Atheism and popular culture: Why science, not faith, is now often the enemy of reason
In "Arrogance, dogma and why science - not faith - is the new enemy of reason", the Daily Mail's Melanie Phillips points out that current sicence can be an enemy of reason, as much as blind faith:
The heart of the Judeo-Christian tradition is the belief in the concept of truth, which gives rise to reason. But our postreligious age has proclaimed that there is no such thing as objective truth, only what is "true for me".
That is because our society won't put up with anything which gets in the way of 'what I want'. How we feel about things has become all-important.
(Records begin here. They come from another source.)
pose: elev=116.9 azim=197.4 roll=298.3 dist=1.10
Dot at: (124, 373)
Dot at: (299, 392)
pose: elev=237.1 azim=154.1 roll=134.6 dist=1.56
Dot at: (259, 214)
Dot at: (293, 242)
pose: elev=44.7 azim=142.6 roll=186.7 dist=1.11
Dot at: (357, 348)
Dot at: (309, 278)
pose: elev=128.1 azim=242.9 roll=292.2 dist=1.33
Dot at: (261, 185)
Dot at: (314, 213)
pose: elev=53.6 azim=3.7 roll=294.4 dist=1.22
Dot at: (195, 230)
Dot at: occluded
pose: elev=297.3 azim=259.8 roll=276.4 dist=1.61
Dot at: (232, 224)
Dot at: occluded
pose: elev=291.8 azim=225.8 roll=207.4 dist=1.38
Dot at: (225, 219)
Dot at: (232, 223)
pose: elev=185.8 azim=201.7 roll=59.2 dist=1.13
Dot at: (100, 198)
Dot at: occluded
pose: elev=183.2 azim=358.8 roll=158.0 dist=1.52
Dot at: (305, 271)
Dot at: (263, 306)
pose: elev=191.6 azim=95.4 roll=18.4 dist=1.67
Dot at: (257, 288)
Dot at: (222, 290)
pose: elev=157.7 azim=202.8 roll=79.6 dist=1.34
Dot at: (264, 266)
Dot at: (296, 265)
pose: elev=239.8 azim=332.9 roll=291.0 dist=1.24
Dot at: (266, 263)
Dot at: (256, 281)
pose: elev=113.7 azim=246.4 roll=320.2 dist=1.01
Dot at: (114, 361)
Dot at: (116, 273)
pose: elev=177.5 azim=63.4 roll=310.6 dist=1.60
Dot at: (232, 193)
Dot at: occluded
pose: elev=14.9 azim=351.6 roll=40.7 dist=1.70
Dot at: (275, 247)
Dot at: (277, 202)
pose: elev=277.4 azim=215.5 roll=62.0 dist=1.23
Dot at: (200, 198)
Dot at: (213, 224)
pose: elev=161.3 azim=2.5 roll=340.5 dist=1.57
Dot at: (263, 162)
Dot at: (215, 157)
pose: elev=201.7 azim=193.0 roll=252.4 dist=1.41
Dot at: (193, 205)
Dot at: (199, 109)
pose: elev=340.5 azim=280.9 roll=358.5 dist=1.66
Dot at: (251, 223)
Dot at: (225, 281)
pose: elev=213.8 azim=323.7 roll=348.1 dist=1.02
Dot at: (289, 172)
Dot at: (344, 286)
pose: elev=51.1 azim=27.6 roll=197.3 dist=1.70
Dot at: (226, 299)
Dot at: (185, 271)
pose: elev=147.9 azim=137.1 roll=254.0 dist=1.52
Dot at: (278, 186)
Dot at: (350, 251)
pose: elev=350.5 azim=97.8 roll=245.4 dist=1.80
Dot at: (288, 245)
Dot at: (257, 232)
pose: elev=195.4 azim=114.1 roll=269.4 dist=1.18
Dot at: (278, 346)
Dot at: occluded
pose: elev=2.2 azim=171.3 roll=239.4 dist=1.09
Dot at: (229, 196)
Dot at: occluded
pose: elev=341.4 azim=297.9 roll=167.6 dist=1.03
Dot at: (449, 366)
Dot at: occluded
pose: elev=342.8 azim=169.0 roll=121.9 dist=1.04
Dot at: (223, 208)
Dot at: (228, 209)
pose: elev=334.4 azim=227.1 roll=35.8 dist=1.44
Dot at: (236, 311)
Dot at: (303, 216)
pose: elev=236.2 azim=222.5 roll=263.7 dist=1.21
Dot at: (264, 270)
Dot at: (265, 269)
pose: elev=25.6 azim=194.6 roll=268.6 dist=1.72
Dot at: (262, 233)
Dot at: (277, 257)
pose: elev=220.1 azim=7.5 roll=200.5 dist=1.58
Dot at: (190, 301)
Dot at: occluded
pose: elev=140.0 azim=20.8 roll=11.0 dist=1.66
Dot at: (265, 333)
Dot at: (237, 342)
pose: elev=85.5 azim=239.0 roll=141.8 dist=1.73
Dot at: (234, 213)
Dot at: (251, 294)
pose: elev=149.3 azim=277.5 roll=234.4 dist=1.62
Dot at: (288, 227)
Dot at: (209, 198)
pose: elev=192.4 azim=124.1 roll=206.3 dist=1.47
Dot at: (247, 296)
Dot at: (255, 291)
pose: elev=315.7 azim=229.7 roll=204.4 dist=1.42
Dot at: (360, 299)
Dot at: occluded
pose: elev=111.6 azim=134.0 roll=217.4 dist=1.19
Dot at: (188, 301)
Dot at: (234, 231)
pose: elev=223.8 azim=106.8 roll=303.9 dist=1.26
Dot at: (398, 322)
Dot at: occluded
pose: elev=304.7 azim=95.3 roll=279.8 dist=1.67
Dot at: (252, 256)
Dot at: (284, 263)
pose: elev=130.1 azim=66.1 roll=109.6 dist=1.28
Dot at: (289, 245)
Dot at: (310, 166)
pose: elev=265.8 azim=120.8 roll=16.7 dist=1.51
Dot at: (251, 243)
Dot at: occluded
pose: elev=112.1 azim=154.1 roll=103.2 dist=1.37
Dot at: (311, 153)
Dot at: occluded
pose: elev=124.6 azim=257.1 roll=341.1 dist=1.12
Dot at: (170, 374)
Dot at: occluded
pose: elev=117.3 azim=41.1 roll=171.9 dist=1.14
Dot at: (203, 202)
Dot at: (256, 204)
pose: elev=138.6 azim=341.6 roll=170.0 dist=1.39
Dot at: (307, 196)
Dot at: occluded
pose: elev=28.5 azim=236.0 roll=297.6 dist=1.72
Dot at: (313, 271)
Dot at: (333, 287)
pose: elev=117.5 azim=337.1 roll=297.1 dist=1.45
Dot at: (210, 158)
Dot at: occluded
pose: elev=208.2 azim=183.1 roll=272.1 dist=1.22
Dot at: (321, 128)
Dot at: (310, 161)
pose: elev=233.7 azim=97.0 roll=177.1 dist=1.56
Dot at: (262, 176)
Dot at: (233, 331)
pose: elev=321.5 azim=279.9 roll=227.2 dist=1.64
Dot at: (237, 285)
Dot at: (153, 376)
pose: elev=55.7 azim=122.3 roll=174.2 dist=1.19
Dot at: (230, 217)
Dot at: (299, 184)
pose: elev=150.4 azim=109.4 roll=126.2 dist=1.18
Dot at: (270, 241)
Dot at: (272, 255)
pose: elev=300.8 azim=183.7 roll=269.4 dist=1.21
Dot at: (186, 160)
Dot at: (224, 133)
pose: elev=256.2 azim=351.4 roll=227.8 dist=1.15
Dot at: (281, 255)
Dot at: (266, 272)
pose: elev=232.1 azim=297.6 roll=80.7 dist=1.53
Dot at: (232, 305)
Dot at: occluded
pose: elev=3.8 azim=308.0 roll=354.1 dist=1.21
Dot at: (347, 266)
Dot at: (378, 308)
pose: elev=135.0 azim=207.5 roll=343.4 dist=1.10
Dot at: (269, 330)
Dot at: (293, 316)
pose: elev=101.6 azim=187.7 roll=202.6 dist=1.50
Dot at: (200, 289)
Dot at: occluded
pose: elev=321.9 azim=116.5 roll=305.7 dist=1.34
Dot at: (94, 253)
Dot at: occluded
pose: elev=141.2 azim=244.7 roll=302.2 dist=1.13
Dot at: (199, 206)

So reason has been knocked off its perch by emotion, and thinking has been replaced by feelings.
This has meant our society can no longer distinguish between truth and lies by using evidence and logic. And this collapse of objective truth has, in turn, come to undermine science itself which is playing a role for which it is not fitted.
Worse, many scientists such as genome mapper Francis Crick ended up insisting that our brains have not evolved to understand scientific truth, but only to leave fertile descendants. (The Spiritual Brain, p. 111.) If they were right, we would be fools to heed anything they said, as if it had meaning. Fortunately, they are wrong.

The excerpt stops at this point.